By Ryan Watson, Queensland University of Technology

Water contamination is an important environmental problem as when contaminants come into contact with rivers and lakes, they render water supplies unsafe for consumption by humans and animals alike. There are many ways water supplies can be contaminated. One way is when contaminants soak into soil from the ground surface and come into contact with groundwater. Groundwater refers to the water present in the pore space of soils below the ground surface and it is important to determine the fate and transport of contaminants within the groundwater. This can be achieved using a mathematical model.

This research project considered a contaminant transport model that described how contaminant concentration in groundwater changes with space and time. The model involved the advection-dispersion­ equation. More simply, this equation describes the flow of contaminants by modelling the movement and speed of the contaminant as it spreads through the soil. Normally, these models are solved for the full transient solution, which is the concentration of the contaminant at all points in space and time of the system. However, managers of groundwater resources are often only interested in the breakthrough curve, the concentration history at a single spatial location where a river or lake is located.

The aim of the project was to extract insight into the behaviour of the breakthrough curve without having to solve for the full transient solution by using temporal moments, which characterise the shape of the curve. In particular, our research considered the concept of steady state time. For our model, the steady state time is the time required for the contaminant to be completely removed from the system. Our goal was to relate the steady state time to the moments to develop a simple formula to compute the steady state time without requiring the transient solution. In particular, we showed that the steady state time is well described by an appropriate linear combination of the moments. Using this relationship, we explored how the velocity of the contaminant affects how quickly it is removed from the system. The results showed that the contaminant is removed quicker from the system when the velocity is higher as expected intuitively and as shown in the accompanying figure. In the future, it would be interesting to extend this research to explore more realistic conditions to see what useful insight could be gathered from the models that could assist in handling the problem of groundwater contamination.

* * *

TASK A> In the groundwater research summary, what are managers of groundwater resources often interested in instead of the full transient solution?
TASK B> Please return the groundwater research summary word for word from "This research project" to "lake is located.".

* * *

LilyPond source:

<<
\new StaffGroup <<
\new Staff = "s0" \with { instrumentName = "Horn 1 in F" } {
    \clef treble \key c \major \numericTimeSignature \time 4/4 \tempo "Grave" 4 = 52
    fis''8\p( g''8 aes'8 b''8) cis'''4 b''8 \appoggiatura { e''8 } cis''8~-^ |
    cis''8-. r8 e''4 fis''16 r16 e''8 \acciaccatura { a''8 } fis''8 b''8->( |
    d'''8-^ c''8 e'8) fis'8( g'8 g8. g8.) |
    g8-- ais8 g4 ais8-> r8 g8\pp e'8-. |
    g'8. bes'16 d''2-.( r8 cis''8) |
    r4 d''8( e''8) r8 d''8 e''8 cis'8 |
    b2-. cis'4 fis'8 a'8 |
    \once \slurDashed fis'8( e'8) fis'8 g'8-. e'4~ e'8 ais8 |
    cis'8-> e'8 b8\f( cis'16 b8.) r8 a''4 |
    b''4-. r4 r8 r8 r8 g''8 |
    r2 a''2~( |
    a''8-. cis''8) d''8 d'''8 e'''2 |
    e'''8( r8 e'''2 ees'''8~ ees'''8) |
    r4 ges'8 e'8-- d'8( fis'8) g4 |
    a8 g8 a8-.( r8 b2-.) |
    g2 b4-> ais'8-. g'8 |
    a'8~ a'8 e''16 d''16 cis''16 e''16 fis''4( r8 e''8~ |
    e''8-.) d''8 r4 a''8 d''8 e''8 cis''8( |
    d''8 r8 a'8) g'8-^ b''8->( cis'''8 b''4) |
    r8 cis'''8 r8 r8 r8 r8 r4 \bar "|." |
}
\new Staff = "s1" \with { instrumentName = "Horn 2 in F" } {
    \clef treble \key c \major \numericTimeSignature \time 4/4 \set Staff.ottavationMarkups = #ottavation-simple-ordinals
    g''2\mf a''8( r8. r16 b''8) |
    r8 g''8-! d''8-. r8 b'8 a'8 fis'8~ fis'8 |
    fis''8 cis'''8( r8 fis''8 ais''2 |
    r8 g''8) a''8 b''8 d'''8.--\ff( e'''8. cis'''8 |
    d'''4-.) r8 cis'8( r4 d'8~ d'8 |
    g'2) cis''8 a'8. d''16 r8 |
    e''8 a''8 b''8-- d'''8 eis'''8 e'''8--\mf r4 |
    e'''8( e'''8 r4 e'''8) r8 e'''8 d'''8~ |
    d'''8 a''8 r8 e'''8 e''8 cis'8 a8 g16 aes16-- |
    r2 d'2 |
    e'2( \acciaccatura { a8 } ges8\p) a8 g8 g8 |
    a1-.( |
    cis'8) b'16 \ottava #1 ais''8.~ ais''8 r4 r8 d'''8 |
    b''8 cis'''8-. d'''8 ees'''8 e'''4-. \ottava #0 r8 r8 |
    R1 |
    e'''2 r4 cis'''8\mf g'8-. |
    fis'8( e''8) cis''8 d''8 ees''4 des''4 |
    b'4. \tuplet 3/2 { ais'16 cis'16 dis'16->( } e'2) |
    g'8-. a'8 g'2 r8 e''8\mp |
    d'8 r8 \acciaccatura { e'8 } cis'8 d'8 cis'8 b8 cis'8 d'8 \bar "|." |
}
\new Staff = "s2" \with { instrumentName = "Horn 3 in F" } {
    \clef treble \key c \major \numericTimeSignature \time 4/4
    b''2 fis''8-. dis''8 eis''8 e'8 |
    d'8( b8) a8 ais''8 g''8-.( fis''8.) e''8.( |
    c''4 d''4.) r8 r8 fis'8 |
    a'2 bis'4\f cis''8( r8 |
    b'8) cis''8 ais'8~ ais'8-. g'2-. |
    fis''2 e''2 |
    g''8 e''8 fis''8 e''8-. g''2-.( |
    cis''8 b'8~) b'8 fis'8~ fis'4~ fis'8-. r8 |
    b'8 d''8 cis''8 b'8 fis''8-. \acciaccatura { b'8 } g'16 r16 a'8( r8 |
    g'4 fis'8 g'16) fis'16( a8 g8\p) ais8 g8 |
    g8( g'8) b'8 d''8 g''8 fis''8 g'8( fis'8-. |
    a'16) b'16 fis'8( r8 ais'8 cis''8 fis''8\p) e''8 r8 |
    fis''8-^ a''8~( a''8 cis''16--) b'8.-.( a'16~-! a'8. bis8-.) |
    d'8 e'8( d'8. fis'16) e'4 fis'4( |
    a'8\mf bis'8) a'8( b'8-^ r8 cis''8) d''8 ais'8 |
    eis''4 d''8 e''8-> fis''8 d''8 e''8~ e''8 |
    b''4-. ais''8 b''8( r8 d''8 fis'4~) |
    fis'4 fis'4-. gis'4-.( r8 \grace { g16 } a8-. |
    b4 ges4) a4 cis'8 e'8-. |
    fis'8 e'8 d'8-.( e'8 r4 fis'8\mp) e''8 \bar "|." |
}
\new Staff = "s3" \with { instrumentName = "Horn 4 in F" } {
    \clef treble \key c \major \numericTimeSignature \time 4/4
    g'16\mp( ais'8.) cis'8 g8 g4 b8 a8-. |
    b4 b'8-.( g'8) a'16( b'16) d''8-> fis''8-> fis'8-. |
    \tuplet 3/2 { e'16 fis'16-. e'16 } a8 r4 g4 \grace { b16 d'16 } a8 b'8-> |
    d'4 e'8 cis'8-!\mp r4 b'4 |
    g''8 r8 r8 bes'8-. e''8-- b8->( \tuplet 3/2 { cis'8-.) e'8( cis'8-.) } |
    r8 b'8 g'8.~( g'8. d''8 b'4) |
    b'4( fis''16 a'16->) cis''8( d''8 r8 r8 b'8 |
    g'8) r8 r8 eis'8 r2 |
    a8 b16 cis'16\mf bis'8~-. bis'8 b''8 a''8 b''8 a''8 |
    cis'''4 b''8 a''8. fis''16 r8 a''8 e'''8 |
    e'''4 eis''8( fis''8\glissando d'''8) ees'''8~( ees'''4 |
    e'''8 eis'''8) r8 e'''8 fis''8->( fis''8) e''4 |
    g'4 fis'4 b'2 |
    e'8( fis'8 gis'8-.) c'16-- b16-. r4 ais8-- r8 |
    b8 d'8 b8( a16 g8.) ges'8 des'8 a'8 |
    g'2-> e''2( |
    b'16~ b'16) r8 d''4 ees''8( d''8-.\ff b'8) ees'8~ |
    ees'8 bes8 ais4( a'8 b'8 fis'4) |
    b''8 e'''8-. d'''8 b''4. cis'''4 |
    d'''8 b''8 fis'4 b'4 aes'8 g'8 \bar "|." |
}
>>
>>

* * *

EXERCISE ANSWER A> The breakthrough curve, which is the concentration history at a single spatial location where a river or lake is located.

EXERCISE ANSWER B>
This research project considered a contaminant transport model that described how contaminant concentration in groundwater changes with space and time. The model involved the advection-dispersion­ equation. More simply, this equation describes the flow of contaminants by modelling the movement and speed of the contaminant as it spreads through the soil. Normally, these models are solved for the full transient solution, which is the concentration of the contaminant at all points in space and time of the system. However, managers of groundwater resources are often only interested in the breakthrough curve, the concentration history at a single spatial location where a river or lake is located.